Uma delas mostra a sequência dos valores obtidos em sucessivos lançamentos reais de um dado. A outra mostra os valores obtidos por uma fórmula recursiva que vamos explicar mais adiante. O leitor consegue dizer em qual delas isso ocorre? Deixaremos esse mistério em aberto, por enquanto.

As sequências (1) e (2) ilustram como pode ser difícil perceber “a olho nu” se uma dada sequência de números provém de um lançamento supostamente aleatório de uma moeda ou de uma fórmula recursiva perfeitamente determinada. De fato, sequências geradas por fórmulas recursivas podem “passar” em muitos testes estatísticos para aleatoriedade, tornando-se aceitável o seu uso em situações que solicitam “entradas aleatórias”, dentro de certos limites de tolerância. Alguns testes analisam as frequências com as quais os valores da sequência ocorrem, outros analisam a frequência de repetições de valores numéricos. Nesse sentido, uma sequência numérica é dita pseudoaleatória se, embora não sendo “verdadeiramente aleatória”, “passa” em um certo número de testes de aleatoriedade.

 

Algoritmos geradores de números pseudoaleatórios

Embora seja bastante simples lançar moedas e girar roletas, tais processos são inadequados no âmbito computacional, que requer velocidade e reprodutibilidade. Assim, os processos mecânicos (roletas, dados, moedas) devem ser substituídos por algoritmos.

São diversos os tipos de algoritmos empregados na geração de números pseudoaleatórios (ver [3]). Aqui vamos tratar apenas do mais usual, o gerador de congruência linear, proposto por Lehmer em 1948 (ver [2]), e que foi um dos primeiros a ter uso efetivo na simulação de variáveis pseudoaleatórias. As propriedades desse gerador foram (e continuam sendo) as mais estudadas, tanto teórica quanto empiricamente. A maior parte da teoria sobre geradores de números pseudoaleatórios toma por base esse tipo de gerador.

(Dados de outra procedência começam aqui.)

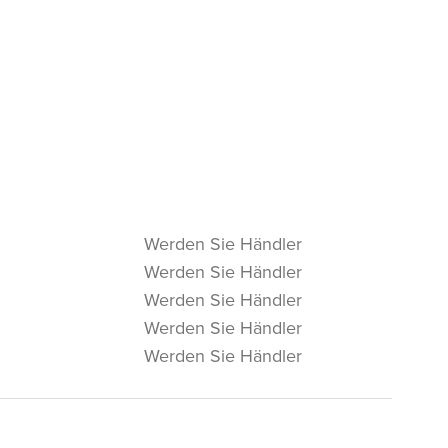
Werden Sie Händler
Werden Sie Händler
Werden Sie Händler
Werden Sie Händler
Werden Sie Händler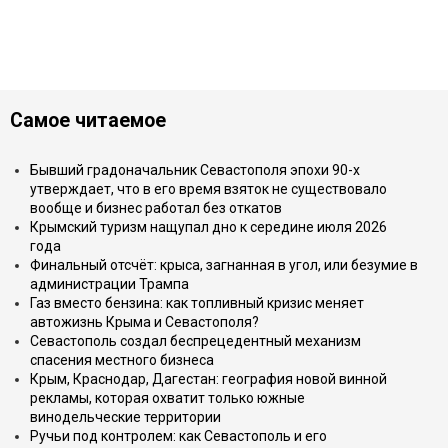
Самое читаемое
Бывший градоначальник Севастополя эпохи 90-х
утверждает, что в его время взяток не существовало
вообще и бизнес работал без откатов
Крымский туризм нащупал дно к середине июля 2026
года
Финальный отсчёт: крыса, загнанная в угол, или безумие в
администрации Трампа
Газ вместо бензина: как топливный кризис меняет
автожизнь Крыма и Севастополя?
Севастополь создал беспрецедентный механизм
спасения местного бизнеса
Крым, Краснодар, Дагестан: география новой винной
рекламы, которая охватит только южные
винодельческие территории
Ручьи под контролем: как Севастополь и его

A ideia é formar uma sequência (xi ), obtida por recorrência, de modo que cada xi (i > 1) é o resto da divisão de axi–1 + c por m, onde as “sementes” a, c, m e x1 são escolhidas previamente.

Se c = 0, o gerador é dito multiplicativo. Se c ≠ 0, o gerador é dito aditivo.

 

Exemplo

Se forem utilizados os valores a = 12, c = 0, m = 31 e x1= 9 (ver [2]), obtém-se a sequência (verifique):

(xi ) = (9, 15, 25, 21, 4, 17, 18, 30, 19, 11, 8, 3, 5, 29, 7, 22, 16, 6, 10, 27, 14, 13, 1, 12, 20, 23, 28, 26, 2, 24, ...).        (3)

 

Após o termo x30 = 24, a sequência se repete, pois x31 = 9, que é o resto da divisão de 12 × 24 por 31. Observe que todos os valores inteiros de 1 a 30 estão presentes na sequência, porém de uma forma “embaralhada”, aparentemente aleatória.

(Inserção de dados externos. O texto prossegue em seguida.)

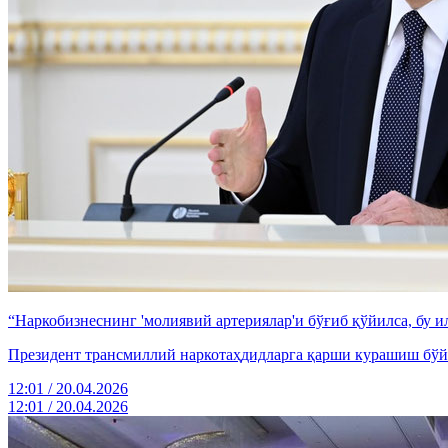
“Наркобизнеснинг 'молиявий артериялар'и бўғиб қўйилса, бу
Президент трансмиллий наркотаҳдидларга қарши курашиш бўй
12:01 / 20.04.2026
12:01 / 20.04.2026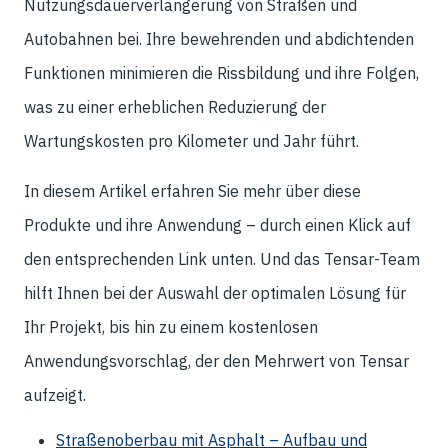
Nutzungsdauerverlängerung von Straßen und
Autobahnen bei. Ihre bewehrenden und abdichtenden
Funktionen minimieren die Rissbildung und ihre Folgen,
was zu einer erheblichen Reduzierung der
Wartungskosten pro Kilometer und Jahr führt.
In diesem Artikel erfahren Sie mehr über diese
Produkte und ihre Anwendung – durch einen Klick auf
den entsprechenden Link unten. Und das Tensar-Team
hilft Ihnen bei der Auswahl der optimalen Lösung für
Ihr Projekt, bis hin zu einem kostenlosen
Anwendungsvorschlag, der den Mehrwert von Tensar
aufzeigt.
Straßenoberbau mit Asphalt – Aufbau und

A escolha adequada de a, c e m defi ne características teóricas e empíricas do gerador. O período máximo do gerador é m se c ≠ 0; é m – 1 se c = 0.

 

Conclusão

As versões mais modernas do MATLAB e MAPLE utilizam variações mais complexas do gerador de congruência linear. Recentemente, estudos apontam a viabilidade de construção de dispositivos eletrônicos computacionais para geração de números “verdadeiramente aleatórios” tomando por base algumas características da física quântica.

Parece-me intrigante que a “ingênua” cantiga infantil e os “engenhosos” algoritmos computacionais compartilhem o mesmo conceito matemático fundamental: o de resto da divisão de números inteiros. O que o leitor acha?

A propósito (já ia me esquecendo...): a sequência (2) foi obtida lançando dados; a sequência (1) foi obtida a partir da sequência (3) fazendo si = 1 + (resto da divisão de xi por 6). Qual é o próximo valor?

 

 

 

Referências bibliográficas

[1] COUTINHO, S. C. Números inteiros e criptografia RSA. Computação e Matemática. 2 edição.       Rio de Janeiro: IMPA – SBM, 2000.
[2] GENTLE, J. E. Random Number Generation and Monte Carlo Methods.Statistics and Computing.       New York : Springer-Verlag,1998.
[3] KNUTH, D. E. Seminumerical Algorithms, volume 2 of The Art of Computer Programming. 3       edition. MA, USA: Addison-Wesley, Reading, 1998.